How can I find $\lim_{x \to 0}\left(\frac{e^{2\sin x}-1}{x}\right)$ without l'Hopital's Rule?

Question

How do I evaluate $$\lim_{x \to 0}\left(\frac{e^{2\sin x}-1}{x}\right)$$

I know it's the indeterminate form since the numerator and denominator both approach 0, but I can't use l'Hopital's rule so I'm not sure how to go about finding the limit.

Answer 1

Hint: Consider the function $f(x)=e^{2\sin x}$. What is the derivative of said function at $x=0$?

Answer 2

HINT: $\lim_{y\to0}\frac{e^y-1}{y}=1$. Hence $$ \lim_{x\to0}\frac{e^{2\sin x}-1}{x}= \lim_{x\to0}\frac{e^{2\sin x}-1}{2\sin x}\cdot\frac{2\sin x}{x} $$ and the rest should be easy.

Answer 3

$$ \underbrace{f'(0) = \lim_{h\to0} \frac{f(0+h)-f(0)} h}_{\text{definition of ``derivative"}} = \lim_{h\to0}\frac{e^{2\sin h} - e^{2\sin 0}} h = \lim_{h\to0}\frac{e^{2\sin h} - 1} h. $$ So just find $f'(0)$ by the methods you would normally use to compute a derivative.

Answer 4

Well, there is an easy solution if you know the series expansion of $e^x$.

Near $x=0$, $\sin(2x) \approx 2x$ therefor the given equation reduces to

$$\lim_{x\to0} \frac{e^{2x}-1}{x}$$

Now apply series expansion for $e^{2x}=1+x+...$ , neglecting higher powers as $x\to0$ There for it reduces to

$$\lim_{x\to0}\frac{1+x-1}{x}=1$$

Answer 5

A definition of the derivative is at $x=a$ is $$f'(a)=\lim\limits_{x\to a}\frac{f(x)-f(a)}{x-a}$$ Now plug in $a=0,f(x)=e^{2\sin x}$ and you'll have your answer.

Answer 6

When given a task that includes the text "You are not allowed to use so-and-so Rule", you can still use the proof of that rule in your answer.

So, look up the proof of L'H in your text book or on Wikipedia, put in your function where apropriate.
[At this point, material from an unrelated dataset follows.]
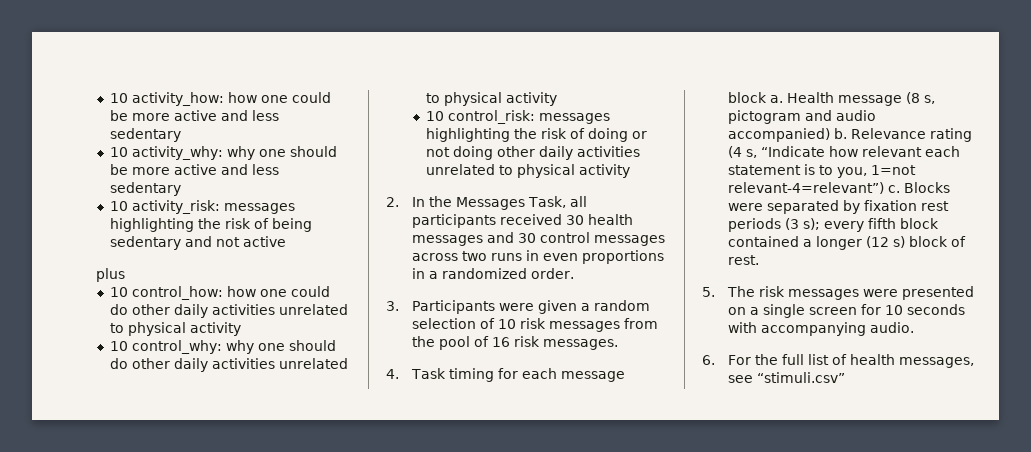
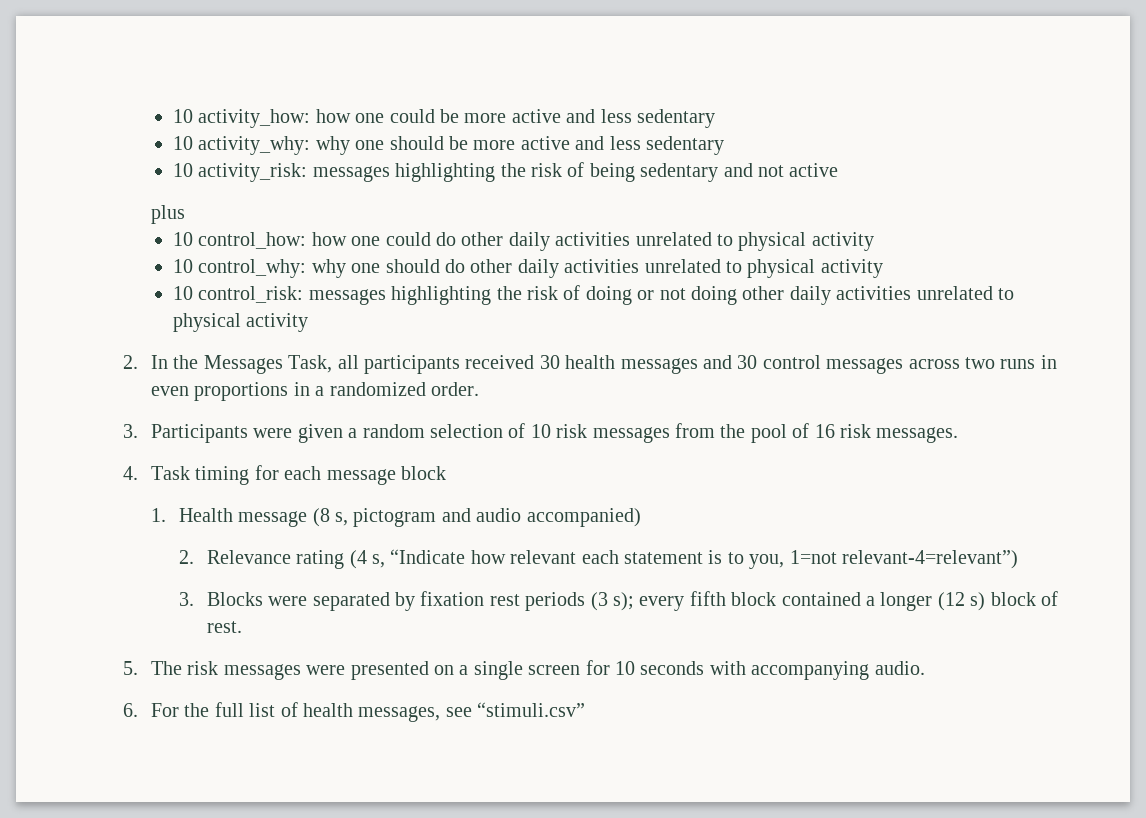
[769,95,783,103] a. -> [150,508,166,522] // 1.
[833,128,847,139] b. -> [178,550,194,564] // 2.
[887,185,900,193] c. -> [178,592,194,606] // 3.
Ignore everything that isn't relevant to your case.

In the end you will have your answer as well as a better understanding of the rule.

Answer 7

I guess the answer should be $2$. Multiply up and down by $2 \sin x$. Since we know $\lim_{x \to0} \frac{e^x -1}{x} =1$. Proceeding that way leaves us only with $\lim_{x \to0} \frac{2 \sin x}{x}$ (and we know $\lim_{x \to 0} \frac{\sin x}{x}=1$) So answer should be $2$.

Answer 8

With $x$ in the neigborhood of $0$: $$e^{2\sin(x)}=1+2x+o(x^2)$$ so $$\frac{e^{2\sin(x)}-1}{x}=2+o(x)$$.